* [WORK TASK] The result should be the lines from the one holding "33: (44, 625, 1.05)" to the final line of the records below, repeated exactly and with no pictures.

* [DATA FOR REVIEW]
--------------------------------

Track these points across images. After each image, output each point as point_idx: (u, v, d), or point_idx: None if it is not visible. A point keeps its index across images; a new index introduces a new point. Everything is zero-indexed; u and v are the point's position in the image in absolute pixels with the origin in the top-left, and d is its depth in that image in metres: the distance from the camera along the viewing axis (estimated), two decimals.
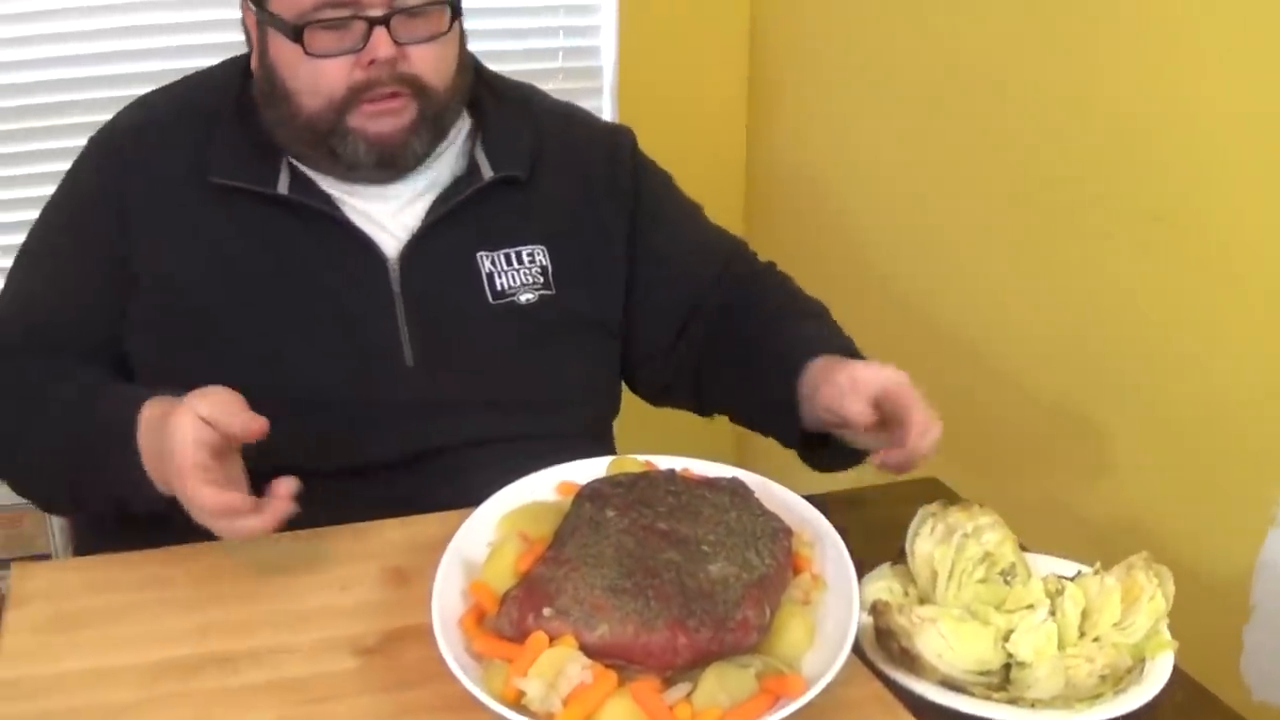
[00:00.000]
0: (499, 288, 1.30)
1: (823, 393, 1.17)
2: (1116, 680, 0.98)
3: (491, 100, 1.36)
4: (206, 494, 1.01)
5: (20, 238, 1.32)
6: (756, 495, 1.05)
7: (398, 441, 1.25)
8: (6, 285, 1.31)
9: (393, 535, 1.18)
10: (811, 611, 0.97)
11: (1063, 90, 1.57)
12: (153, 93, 1.36)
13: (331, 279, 1.26)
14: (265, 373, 1.22)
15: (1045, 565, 1.08)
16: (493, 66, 1.42)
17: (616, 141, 1.44)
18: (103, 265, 1.26)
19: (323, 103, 1.20)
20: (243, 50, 1.33)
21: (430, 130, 1.25)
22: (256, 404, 1.14)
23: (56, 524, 1.85)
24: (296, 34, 1.17)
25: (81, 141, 1.32)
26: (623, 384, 1.45)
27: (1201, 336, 1.40)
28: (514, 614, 0.91)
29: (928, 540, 1.04)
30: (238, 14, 1.29)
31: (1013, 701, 0.97)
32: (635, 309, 1.39)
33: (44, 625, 1.05)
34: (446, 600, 0.96)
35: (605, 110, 2.33)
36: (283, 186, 1.25)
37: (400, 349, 1.27)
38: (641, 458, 1.14)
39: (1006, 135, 1.69)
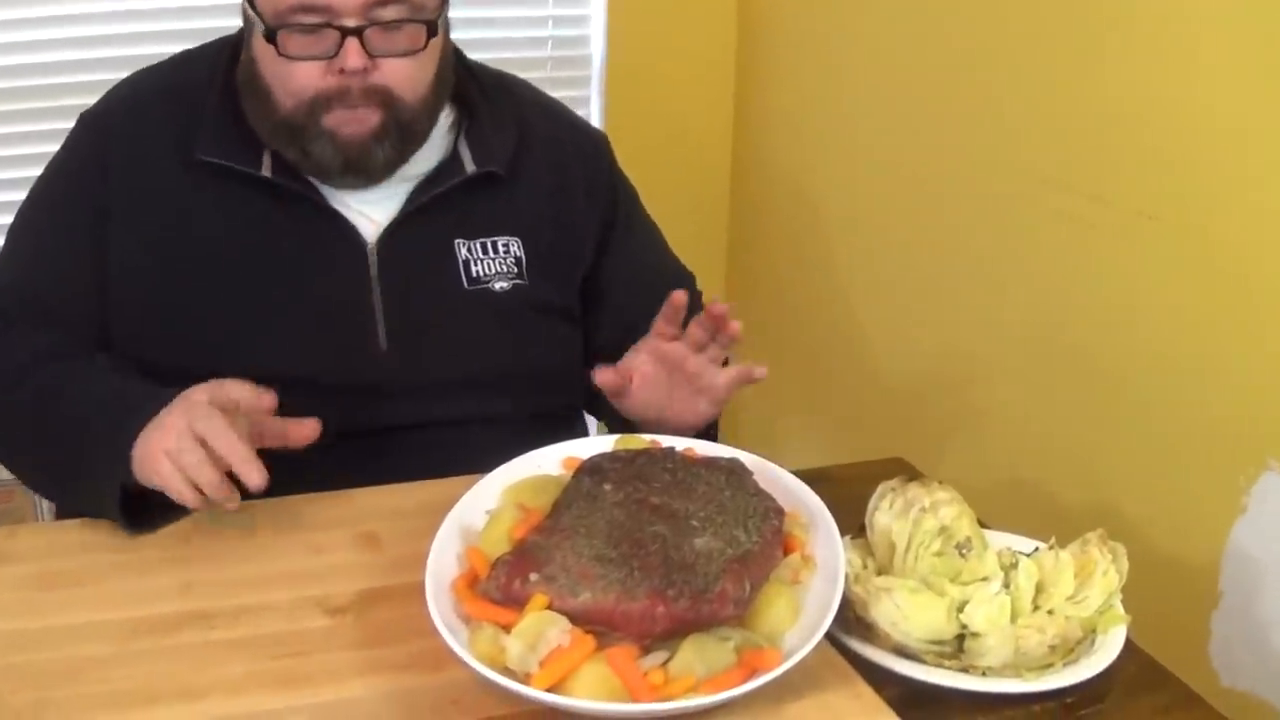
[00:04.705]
0: (474, 274, 1.32)
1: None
2: (1067, 651, 1.00)
3: (477, 92, 1.36)
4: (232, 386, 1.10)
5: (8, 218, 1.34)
6: (754, 477, 1.06)
7: (368, 421, 1.27)
8: (2, 257, 1.33)
9: (366, 502, 1.20)
10: (799, 591, 0.98)
11: (1051, 86, 1.59)
12: (140, 72, 1.36)
13: (309, 262, 1.27)
14: (238, 354, 1.24)
15: (1004, 542, 1.08)
16: (481, 54, 1.42)
17: (597, 146, 1.46)
18: (86, 240, 1.27)
19: (295, 103, 1.21)
20: (230, 32, 1.33)
21: (398, 139, 1.24)
22: None
23: (45, 501, 1.87)
24: (270, 35, 1.18)
25: (71, 123, 1.33)
26: None
27: (1175, 326, 1.42)
28: (501, 578, 0.93)
29: (886, 514, 1.05)
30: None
31: (964, 669, 0.98)
32: (600, 309, 1.43)
33: (28, 583, 1.07)
34: (441, 563, 0.98)
35: (593, 99, 2.34)
36: (266, 169, 1.25)
37: (375, 333, 1.28)
38: (647, 437, 1.15)
39: (992, 132, 1.71)
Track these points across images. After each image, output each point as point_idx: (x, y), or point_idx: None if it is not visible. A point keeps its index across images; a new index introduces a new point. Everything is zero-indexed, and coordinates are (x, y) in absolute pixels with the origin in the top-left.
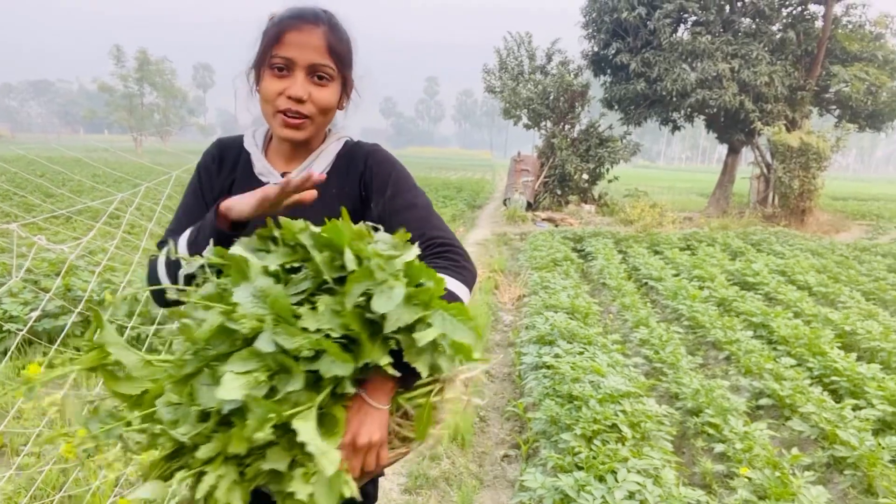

--------------------------------

* [ANSWER SPACE]
33: (44, 625, 1.05)
34: (446, 600, 0.96)
35: (605, 110, 2.33)
36: (283, 186, 1.25)
37: (400, 349, 1.27)
38: (641, 458, 1.14)
39: (1006, 135, 1.69)
[00:04.705]
0: (474, 274, 1.32)
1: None
2: (1067, 651, 1.00)
3: (477, 92, 1.36)
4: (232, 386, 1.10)
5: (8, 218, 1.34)
6: (754, 477, 1.06)
7: (368, 421, 1.27)
8: (2, 257, 1.33)
9: (366, 502, 1.20)
10: (799, 591, 0.98)
11: (1051, 86, 1.59)
12: (140, 72, 1.36)
13: (309, 262, 1.27)
14: (238, 354, 1.24)
15: (1004, 542, 1.08)
16: (481, 54, 1.42)
17: (597, 146, 1.46)
18: (86, 240, 1.27)
19: (295, 103, 1.21)
20: (230, 32, 1.33)
21: (398, 139, 1.24)
22: None
23: (45, 501, 1.87)
24: (270, 35, 1.18)
25: (71, 123, 1.33)
26: None
27: (1175, 326, 1.42)
28: (501, 578, 0.93)
29: (886, 514, 1.05)
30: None
31: (964, 669, 0.98)
32: (600, 309, 1.43)
33: (28, 583, 1.07)
34: (441, 563, 0.98)
35: (593, 99, 2.34)
36: (266, 169, 1.25)
37: (375, 333, 1.28)
38: (647, 437, 1.15)
39: (992, 132, 1.71)
Track these points across images. After each image, output each point as point_idx: (x, y), or point_idx: None if it is not visible. A point keeps its index across images; a new index introduces a new point. Everything is zero-indexed, and coordinates are (x, y) in absolute pixels with the origin in the top-left.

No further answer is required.